The ashes of a heifer.
Used to purify the unclean.
The heifer was to be wholly burned. This typified the painful sufferings of our Lord Jesus, both in soul and body, as a sacrifice made by fire, to satisfy God's justice for man's sin. These ashes are said to be laid up as a purification for sin, because, though they were only to purify from ceremonial uncleanness, yet they were a type of that purification for sin which our Lord Jesus made by his death. The blood of Christ is laid up for us in the word and sacraments, as a fountain of merit, to which by faith we may have constant recourse, for cleansing our consciences.
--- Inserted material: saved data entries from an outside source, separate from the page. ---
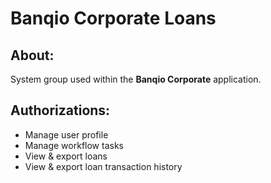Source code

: # Banqio Corporate Loans

## About:

System group used within the **Banqio Corporate** application.

## Authorizations:

- Manage user profile
- Manage workflow tasks
- View & export loans
- View & export loan transaction history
Why did the law make a corpse a defiling thing? Because death is the wages of sin, which entered into the world by it, and reigns by the power of it. The law could not conquer death, nor abolish it, as the gospel does, by bringing life and immortality to light, and so introducing a better hope. As the ashes of the heifer signified the merit of Christ, so the running water signified the power and grace of the blessed Spirit, who is compared to rivers of living water; and it is by his work that the righteousness of Christ is applied to us for our cleansing. Those who promise themselves benefit by the righteousness of Christ, while they submit not to the grace and influence of the Holy Spirit, do but deceive themselves; we cannot be purified by the ashes, otherwise than in the running water. What use could there be in these appointments, if they do not refer to the doctrines concerning the sacrifice of Christ? But comparing them with the New Testament, the knowledge to be got from them is evident. The true state of fallen man is shown in these institutions. Here we learn the defiling nature of sin, and are warned to avoid evil communications.